Task goal ▸ Copy the material from its start through the line containing "Books and Authors", changing "Current Affairs" to "News Digest" wherever it appears and leaving everything else as it is.

[Opening Data supplied section]

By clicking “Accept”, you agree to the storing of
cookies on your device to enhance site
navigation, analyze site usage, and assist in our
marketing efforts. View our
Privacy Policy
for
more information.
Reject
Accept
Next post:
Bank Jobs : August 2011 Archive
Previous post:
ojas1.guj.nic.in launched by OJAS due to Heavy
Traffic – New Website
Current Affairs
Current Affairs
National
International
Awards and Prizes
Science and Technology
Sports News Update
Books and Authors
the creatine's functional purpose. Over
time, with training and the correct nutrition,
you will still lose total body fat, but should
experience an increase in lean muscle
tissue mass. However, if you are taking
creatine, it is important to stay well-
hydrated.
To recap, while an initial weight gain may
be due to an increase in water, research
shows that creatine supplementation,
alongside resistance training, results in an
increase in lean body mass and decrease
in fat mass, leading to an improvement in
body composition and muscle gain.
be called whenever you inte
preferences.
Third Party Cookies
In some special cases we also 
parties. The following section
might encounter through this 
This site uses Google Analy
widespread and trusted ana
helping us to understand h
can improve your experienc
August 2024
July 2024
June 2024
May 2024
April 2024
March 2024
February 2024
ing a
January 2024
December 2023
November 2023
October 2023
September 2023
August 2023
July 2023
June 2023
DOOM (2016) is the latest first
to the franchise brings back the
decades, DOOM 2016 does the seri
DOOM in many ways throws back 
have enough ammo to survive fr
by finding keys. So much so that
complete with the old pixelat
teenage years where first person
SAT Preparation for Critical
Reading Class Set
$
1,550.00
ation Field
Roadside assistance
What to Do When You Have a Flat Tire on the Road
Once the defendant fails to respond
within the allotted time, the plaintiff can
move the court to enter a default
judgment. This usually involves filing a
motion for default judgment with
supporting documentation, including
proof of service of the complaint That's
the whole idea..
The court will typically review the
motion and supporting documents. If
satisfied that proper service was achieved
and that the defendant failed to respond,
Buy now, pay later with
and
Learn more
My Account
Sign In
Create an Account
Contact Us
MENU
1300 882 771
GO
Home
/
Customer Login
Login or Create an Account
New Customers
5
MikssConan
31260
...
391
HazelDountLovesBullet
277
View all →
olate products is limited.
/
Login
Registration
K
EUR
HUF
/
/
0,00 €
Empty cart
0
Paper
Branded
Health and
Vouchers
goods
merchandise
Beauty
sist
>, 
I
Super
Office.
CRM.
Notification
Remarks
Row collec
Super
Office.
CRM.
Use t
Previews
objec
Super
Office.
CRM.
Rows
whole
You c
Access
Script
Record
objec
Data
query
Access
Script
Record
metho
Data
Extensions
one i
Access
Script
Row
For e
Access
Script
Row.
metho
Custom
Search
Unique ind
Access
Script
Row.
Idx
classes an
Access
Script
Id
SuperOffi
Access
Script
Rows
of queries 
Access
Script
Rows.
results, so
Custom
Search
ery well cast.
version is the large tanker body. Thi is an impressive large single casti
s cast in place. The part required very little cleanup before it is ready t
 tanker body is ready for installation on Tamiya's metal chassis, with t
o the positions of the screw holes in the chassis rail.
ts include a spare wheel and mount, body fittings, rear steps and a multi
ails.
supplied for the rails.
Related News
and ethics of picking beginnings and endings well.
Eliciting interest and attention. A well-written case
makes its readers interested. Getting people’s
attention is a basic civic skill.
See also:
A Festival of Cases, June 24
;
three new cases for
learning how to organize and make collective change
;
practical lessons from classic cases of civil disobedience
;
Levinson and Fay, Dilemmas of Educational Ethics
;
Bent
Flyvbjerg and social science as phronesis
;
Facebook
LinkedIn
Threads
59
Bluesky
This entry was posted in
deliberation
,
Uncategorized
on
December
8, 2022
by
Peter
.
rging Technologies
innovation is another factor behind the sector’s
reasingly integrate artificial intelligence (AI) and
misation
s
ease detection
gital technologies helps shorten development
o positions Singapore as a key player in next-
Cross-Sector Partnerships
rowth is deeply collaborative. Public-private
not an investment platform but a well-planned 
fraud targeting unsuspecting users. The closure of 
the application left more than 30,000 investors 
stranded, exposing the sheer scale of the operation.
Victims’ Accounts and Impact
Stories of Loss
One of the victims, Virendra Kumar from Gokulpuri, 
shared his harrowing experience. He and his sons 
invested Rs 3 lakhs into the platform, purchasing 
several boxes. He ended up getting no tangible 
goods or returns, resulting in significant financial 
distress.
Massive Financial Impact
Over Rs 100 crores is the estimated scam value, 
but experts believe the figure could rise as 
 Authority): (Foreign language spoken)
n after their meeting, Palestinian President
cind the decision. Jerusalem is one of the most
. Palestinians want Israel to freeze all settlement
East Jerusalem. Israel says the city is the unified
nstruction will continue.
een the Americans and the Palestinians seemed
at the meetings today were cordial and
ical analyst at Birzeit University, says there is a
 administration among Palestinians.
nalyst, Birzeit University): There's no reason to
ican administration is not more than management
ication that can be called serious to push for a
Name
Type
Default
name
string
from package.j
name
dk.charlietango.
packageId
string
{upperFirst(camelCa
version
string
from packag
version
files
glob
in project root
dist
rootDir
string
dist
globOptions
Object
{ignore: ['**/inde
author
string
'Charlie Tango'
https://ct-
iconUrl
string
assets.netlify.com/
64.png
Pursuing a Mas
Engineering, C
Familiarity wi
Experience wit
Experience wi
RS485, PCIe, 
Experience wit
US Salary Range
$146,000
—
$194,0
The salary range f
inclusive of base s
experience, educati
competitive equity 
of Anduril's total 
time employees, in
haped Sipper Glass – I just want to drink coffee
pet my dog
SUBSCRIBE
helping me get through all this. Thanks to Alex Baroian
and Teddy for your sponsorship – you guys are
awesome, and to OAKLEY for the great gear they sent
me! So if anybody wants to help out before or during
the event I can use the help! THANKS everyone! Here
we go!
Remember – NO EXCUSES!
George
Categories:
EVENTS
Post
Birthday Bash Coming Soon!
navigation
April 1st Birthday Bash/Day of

[Closing Data supplied section]

Answer section ▸
By clicking “Accept”, you agree to the storing of
cookies on your device to enhance site
navigation, analyze site usage, and assist in our
marketing efforts. View our
Privacy Policy
for
more information.
Reject
Accept
Next post:
Bank Jobs : August 2011 Archive
Previous post:
ojas1.guj.nic.in launched by OJAS due to Heavy
Traffic – New Website
News Digest
News Digest
National
International
Awards and Prizes
Science and Technology
Sports News Update
Books and Authors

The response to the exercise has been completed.